Пришлось вызвать повара Савельеву – худенькую краснолицую женщину лет пятидесяти, которая подтвердила, что была на приеме у Засоркина Льва Борисовича с 12 до 12.45, потому что «очень сложный попался зуб»… Кроме того, она заверила, что и у нее есть свидетели, которые могут подтвердить, что она была у дантиста именно в это время, поскольку сразу после нее в кабинет вошла посудомойка, и ей тоже Засоркин в тот же день запломбировал зуб.
Алиби Веры разрушилось вмиг. Ее арестовали, а Лену Ланцеву отпустили под залог.
* * *
Они ехали довольно долго, больше часа. Когда же машина остановилась, дверь распахнулась, и запахло травой, солнцем и пылью… В прямоугольнике дверного проема возник пейзаж – поляна, заросшая желтым чистотелом и белой и розовой кашкой.

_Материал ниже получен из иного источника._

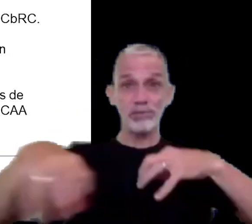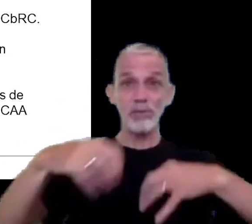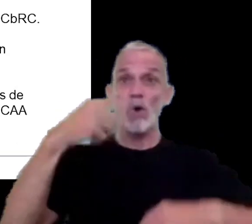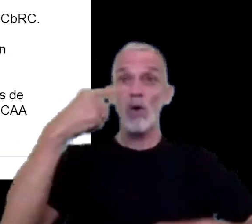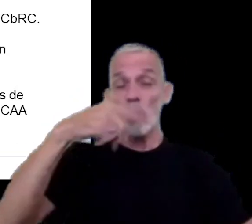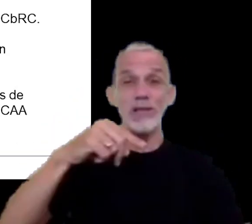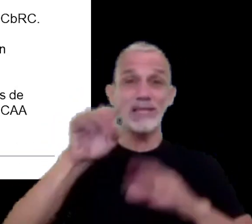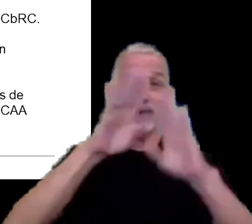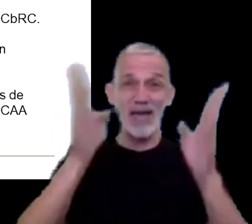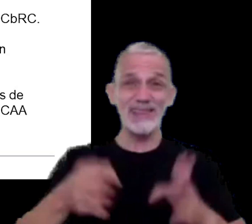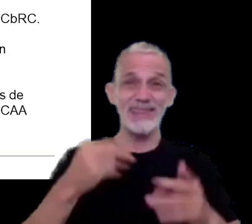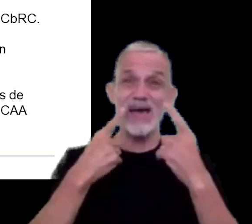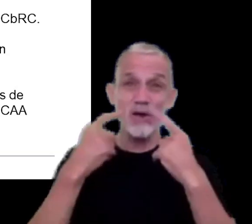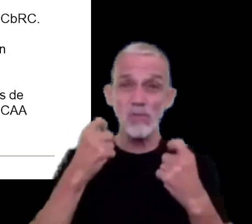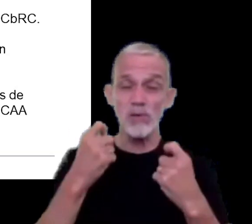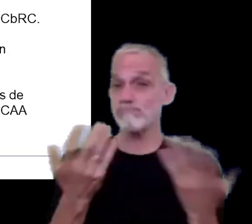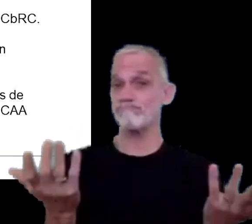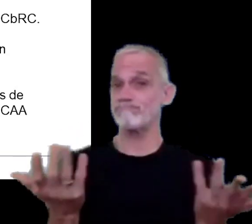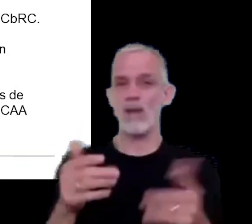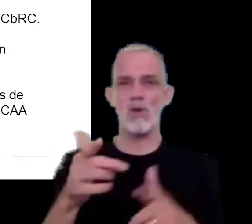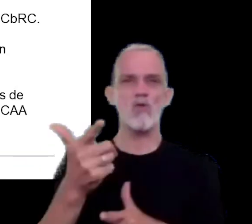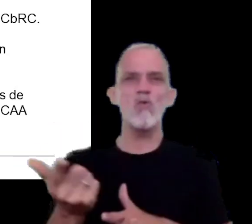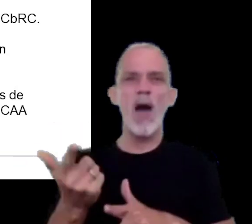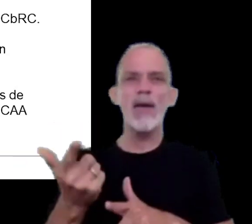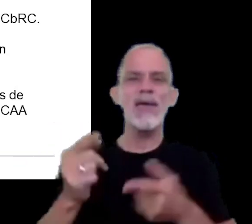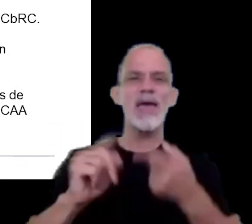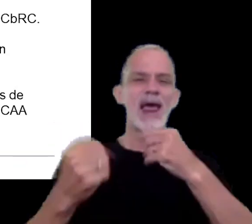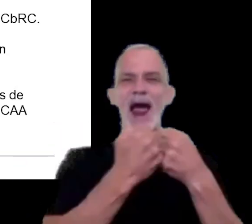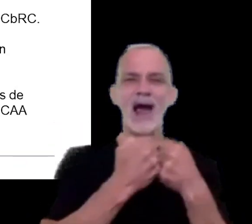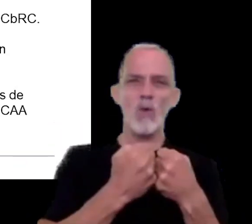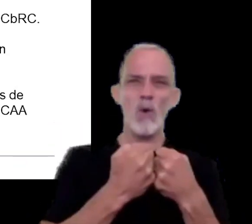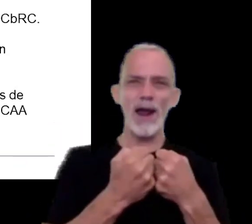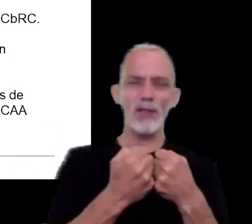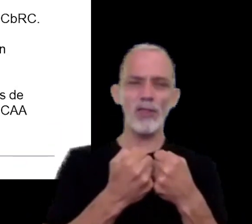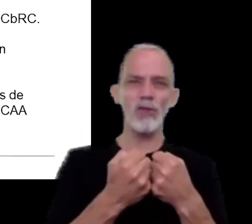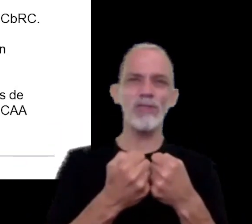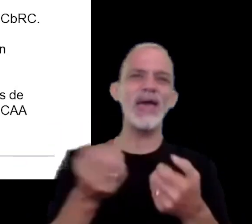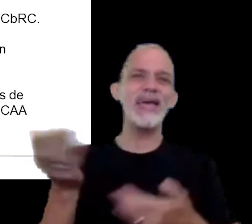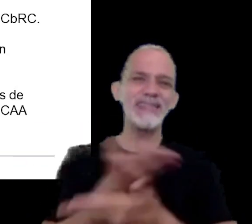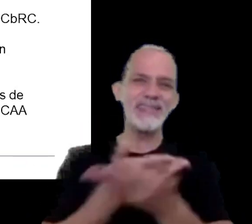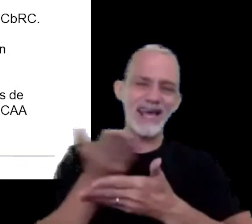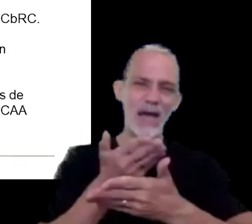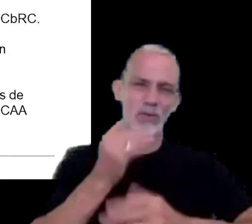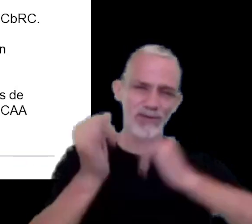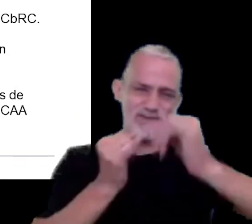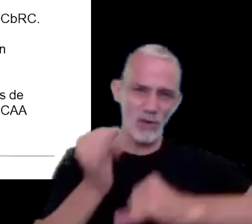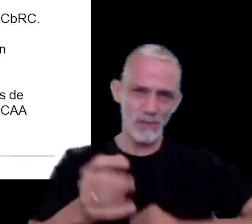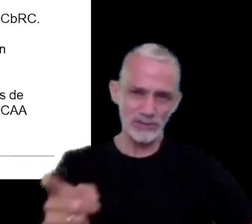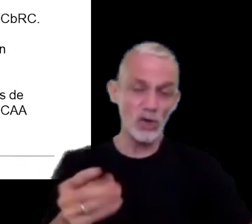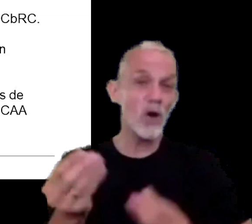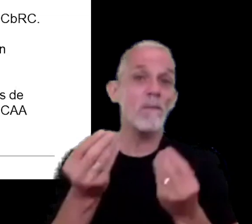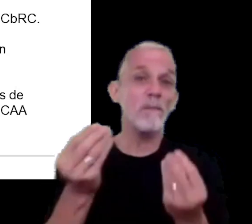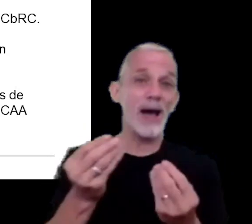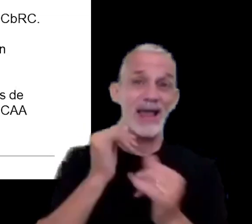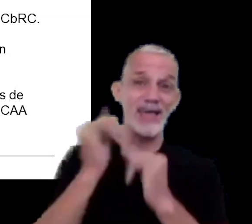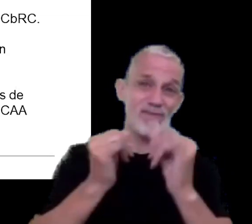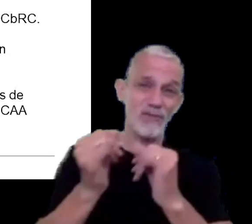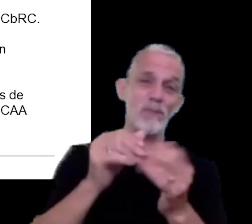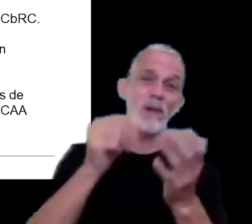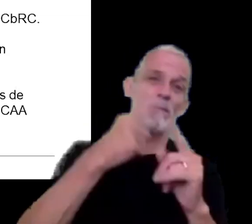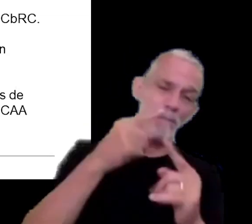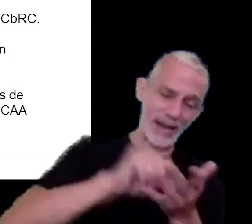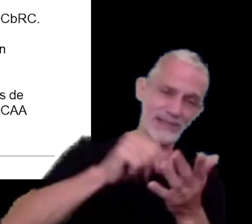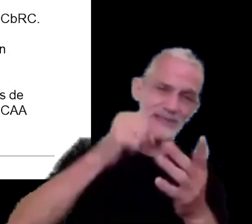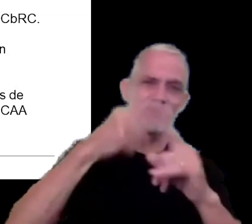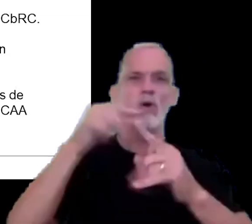controlante no está cubierta por el acuerdo multilateral de intercambio de información para informes país por país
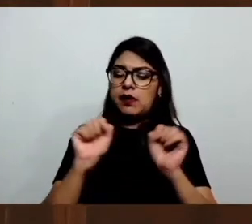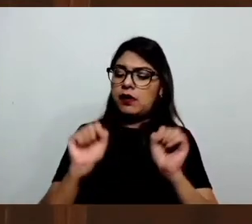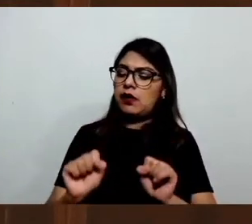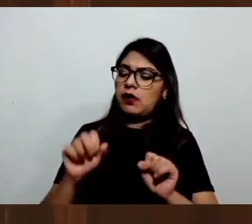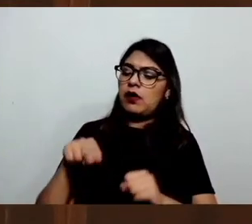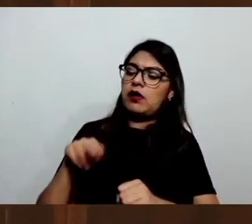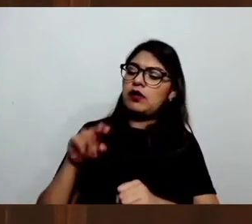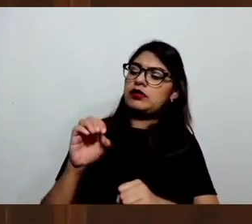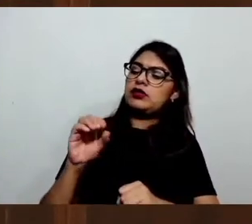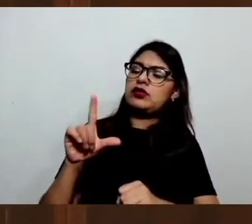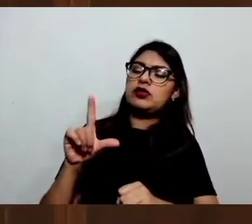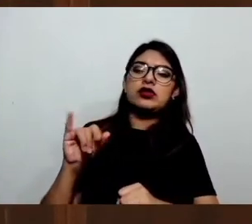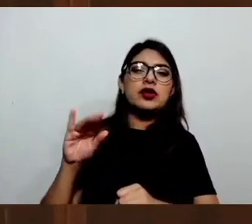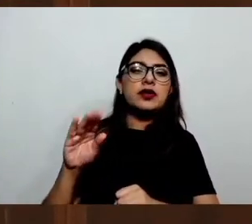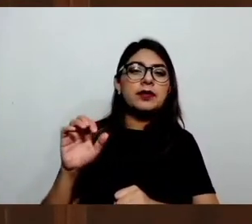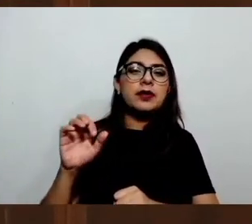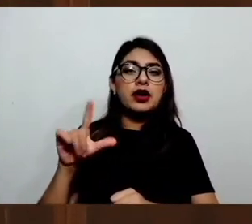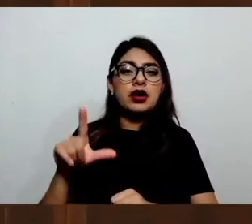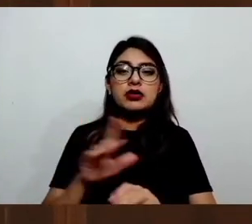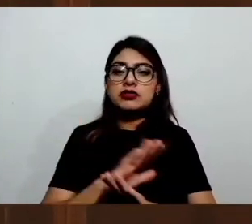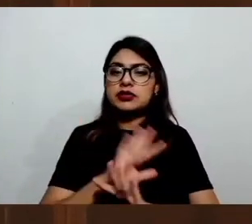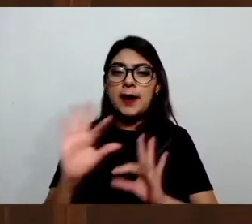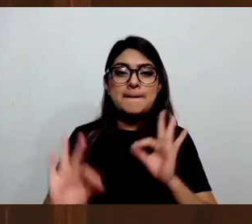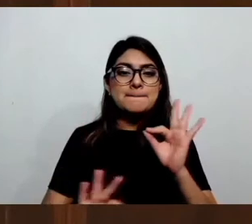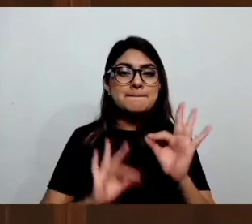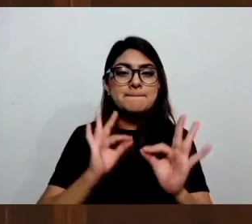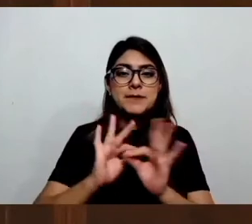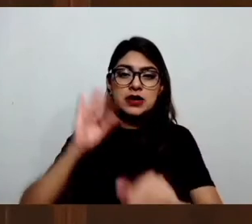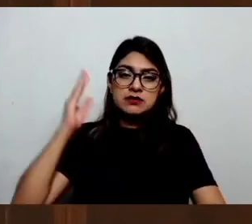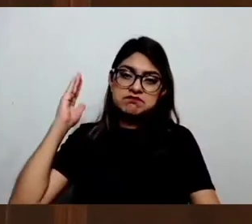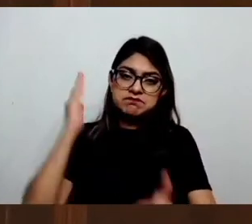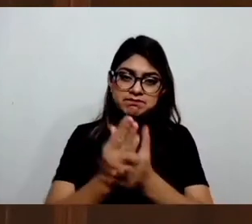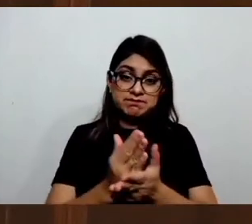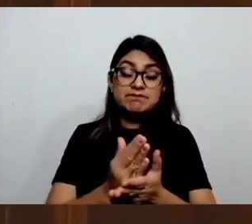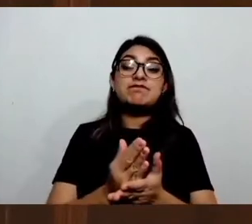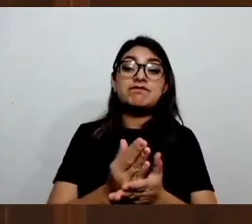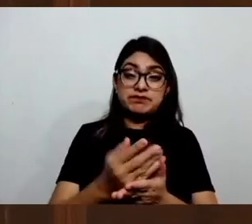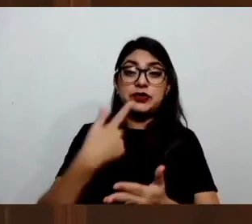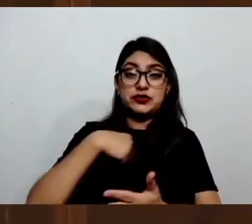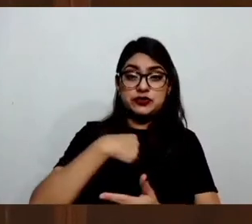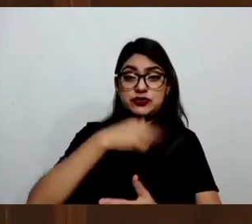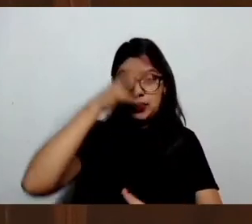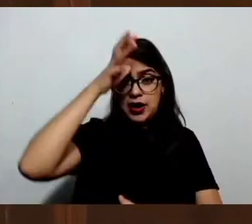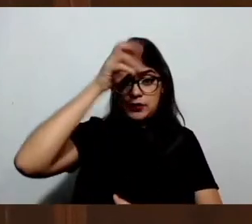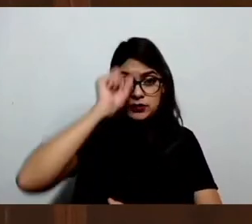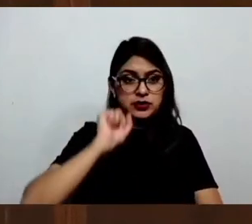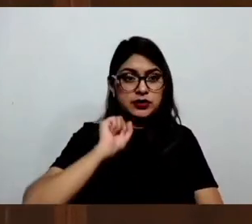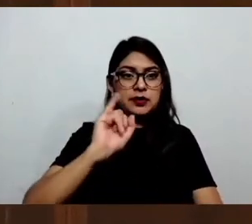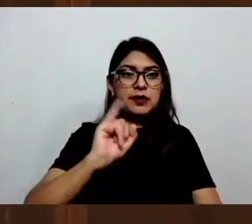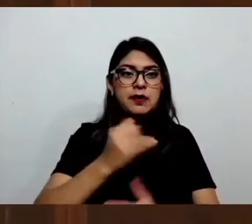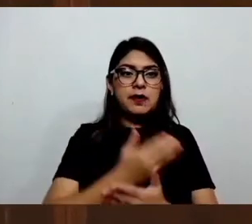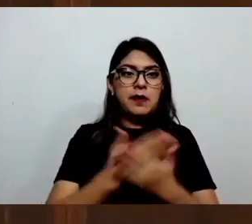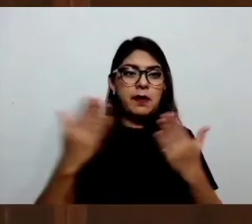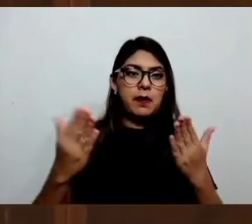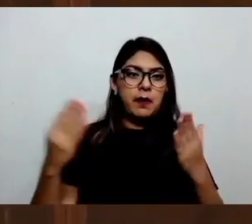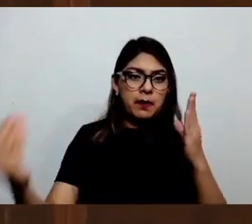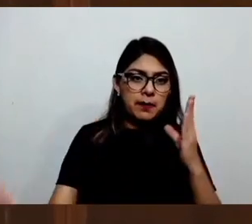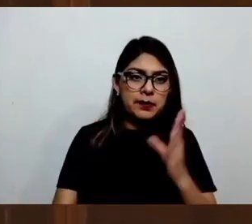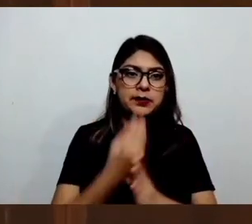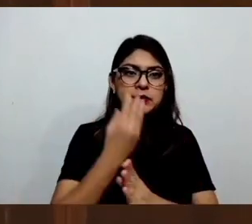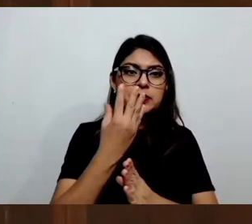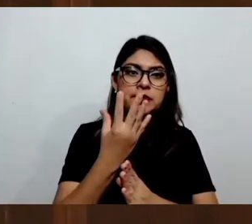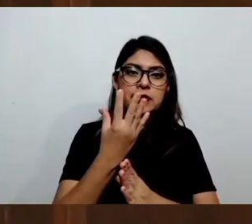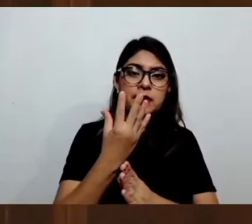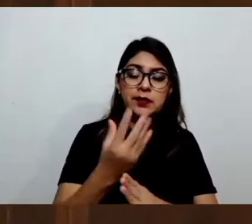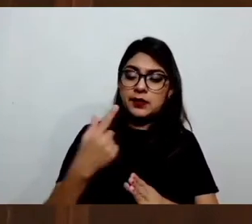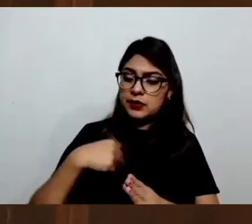también. Y en eso estamos totalmente de acuerdo de que ahora tendremos, todos los que creamos en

Охранник грубо схватил Юлю за руку и поднял с сиденья. Толкнул кулаком в спину:
– Иди!
Точно так же он обращался и со Стеллой.
Юля спрыгнула на траву. Она с трудом узнала это место. Старый ипподром. «Теперь моя очередь приземлиться в Затоне», – подумала она, наблюдая, как с нее снимают наручники.
Их привезли к такому месту на ипподроме, которое плохо просматривалось и с моста, и со стороны жилого, застроенного девятиэтажками массива. Вокруг стеной стояли высокие тополя, и на много десятков метров не было ни души.
Прямо под тополем, в тени был расстелен круглый вытертый ковер. Стеллу, с которой Юля не перемолвилась и словом, увели в конюшню. К Юле подошел Боксер. Сел прямо на ковер и жестом пригласил последовать его примеру.
– Послушай, Земцова, где это ты так хорошо вооружилась? А ты молодец, не дала себя в обиду… И кто бы мог подумать, что такая хрупкая девушка, как ты, способна завалить такого бугая! Ну да ладно, не об этом речь… Слушай меня внимательно. Примешь к сведению все мои советы, которые я, заметь, сейчас буду тебе давать бесплатно, – останешься живой, а нет – сама виновата. Здесь есть только два выхода. Значит, так… Я это называю женские бои. Есть женщины-бойцы, есть женщины-овцы. Ты вольна сама выбрать себе роль. Кем ты хочешь стать – бойцом или овцой? Если хочешь стать бойцом, то наверняка останешься живой, но тебе придется уехать. Если же ты настроишься на проигрыш, Стелла превратит тебя в груду мяса, которую потом сожрут раки или рыбы. Как это произошло с теми дурами, которых мы подобрали на улице… Ты ведь в курсе?
– А кто же убил Еванжелисту, Рыжову, Иволгину? Ведь они все были твоими любовницами…
– Кроме Рыжовой – она была не в моем вкусе. Хотя бойцом оказалась отменным… Да и все эти девки были что надо, дрались, как звери… Я от Еванжелисты такого и не ожидал, знал, что она в постели зверь, что бесстыжая и без комплексов, но что она в состоянии нанести с одного раза смертельный удар – и не предполагал…
– Так они были бойцами?
– Разумеется. Причем классными бойцами… Мы выезжали с ними в другие города, гастролировали…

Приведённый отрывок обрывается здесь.